I live in a state where it was decriminalised a few years ago.
There was obv a huge pent up demand.
The state taxes sales. Growers have to be licensed. There were efforts to assure racial equity in the issuing of licenses. People who want to buy it and other pot based products including delivery items (for vaping) can choose from a variety of options - it's quite an industry, employing a good few people, all contributing to the economy.
I don't see drugs and alcohol use as moral issues. I think the 'war on drugs' is a massive and unconscionable waste of public money thst has devastated many communities. All of the problems associated with the illegality of drugs were amply demonstrated in the US during Prohibition - the rise of the Mafia, horrific crime, ruined lives. Yet on either rside of the Atlantic politicians appealed to the same moral panic and launched the war on drugs, and worse, kept at it for decades even though it was perfectly obvious that it was having exactly the same results as Prohibition. Yes, Al Capone got his comeuppance, but the network of criminals he and others built endured and blighted American cities for decades, amd continue to do so and to inspire others to this day.

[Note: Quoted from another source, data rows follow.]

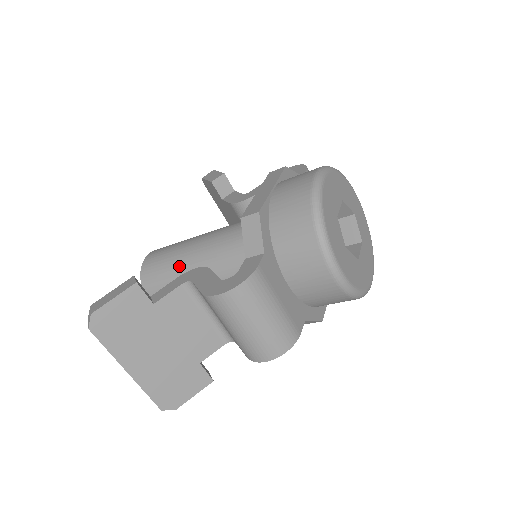
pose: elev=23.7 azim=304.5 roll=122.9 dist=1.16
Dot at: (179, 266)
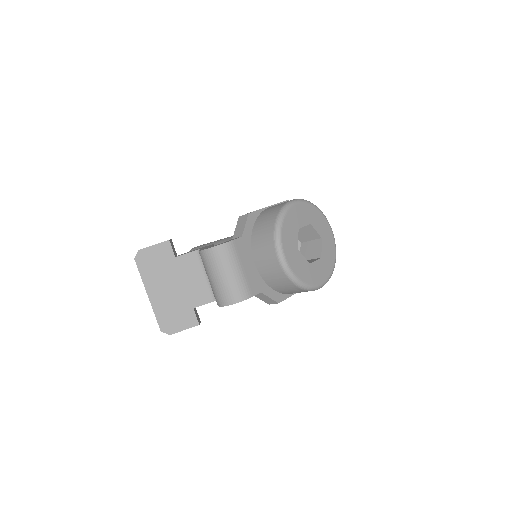
Dot at: occluded
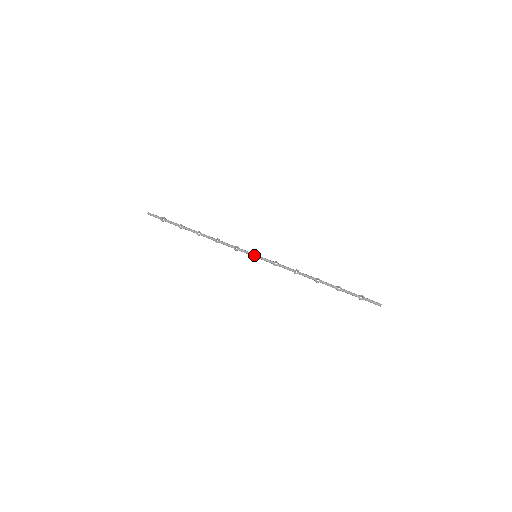
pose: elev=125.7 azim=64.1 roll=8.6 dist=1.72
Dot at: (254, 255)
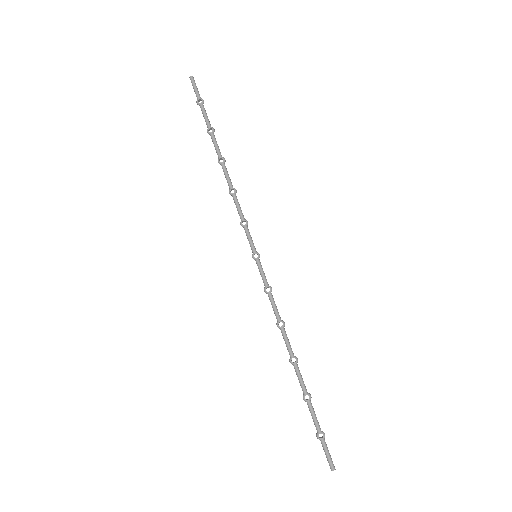
Dot at: (254, 253)
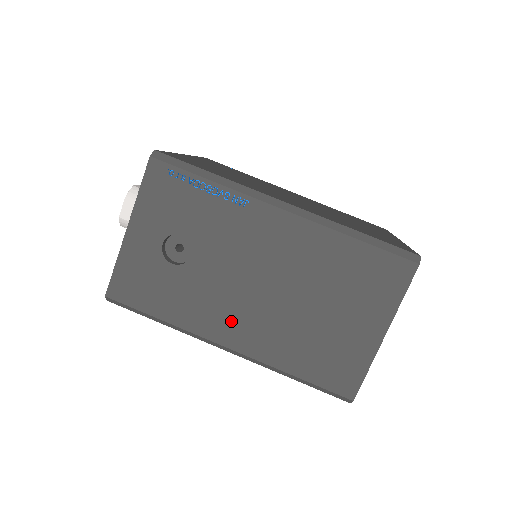
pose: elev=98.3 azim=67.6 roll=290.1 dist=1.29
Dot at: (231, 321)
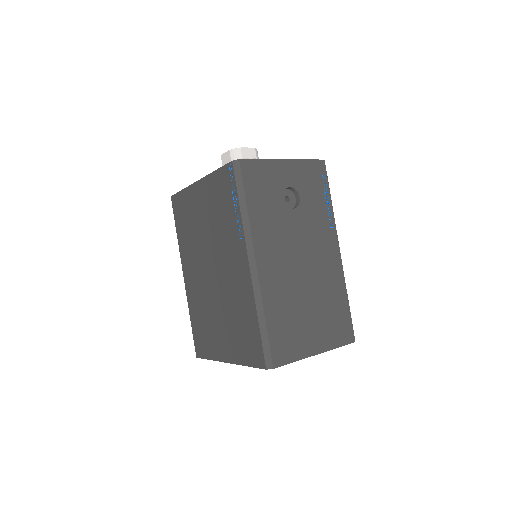
Dot at: (273, 256)
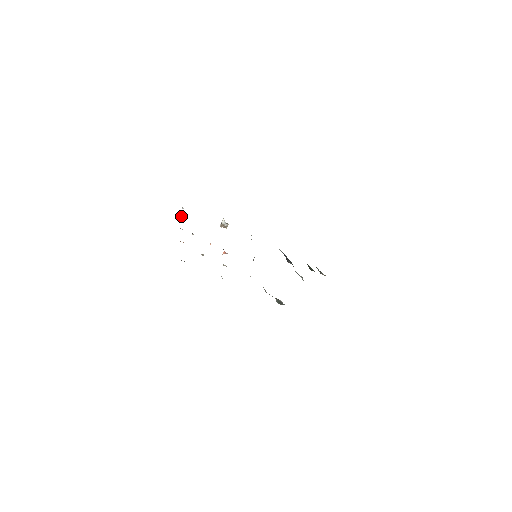
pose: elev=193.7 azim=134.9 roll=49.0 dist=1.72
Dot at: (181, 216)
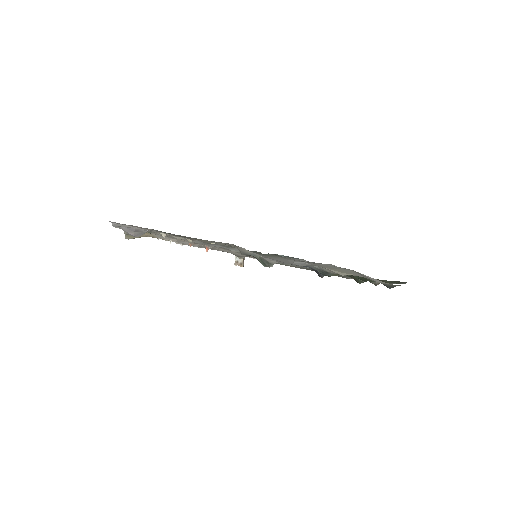
Dot at: (170, 242)
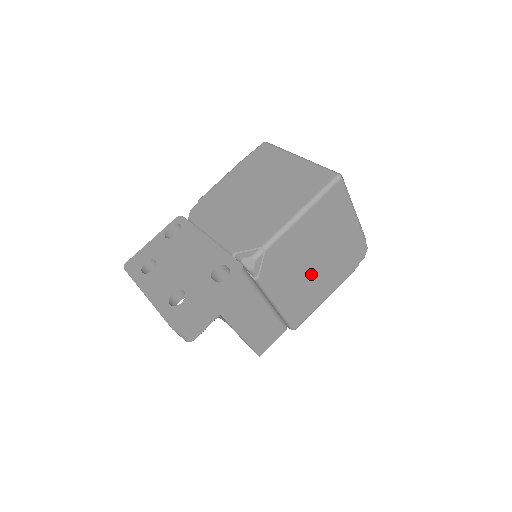
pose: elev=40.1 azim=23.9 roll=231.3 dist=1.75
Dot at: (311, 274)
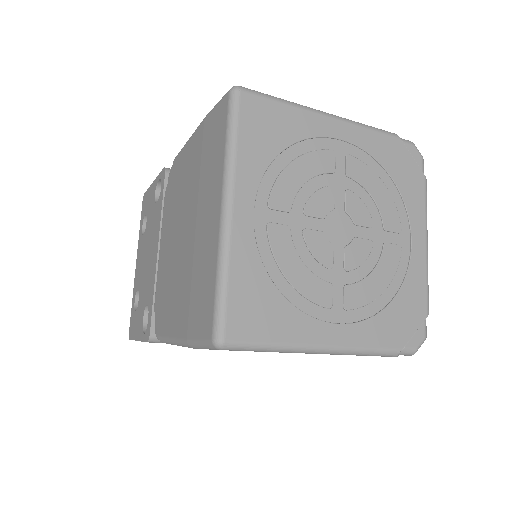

My late FIL was a surgeon who was on call once every four weeks, and frequently got the call late in the night to get tot he hospital for yet another surgery on yet another young person whose life would never be the same again thanks to the buying and selling of illegal drugs and surrounding violence.
He was an advocate of legalising all drugs, controlling sale through state run clinics where users could access various services to help them get clean, amd help their families. He was also conscious of the toll illegal drugs have on the law and civil society of countries where drugs are grown - Mexico, most of Central America, Colombia, Afghanistan, etc. Those places are tightly in the grip of criminal gangs, politics are corrupted, and the lives of ordinary people are very, very difficult. I think his arguments made a lot of sense.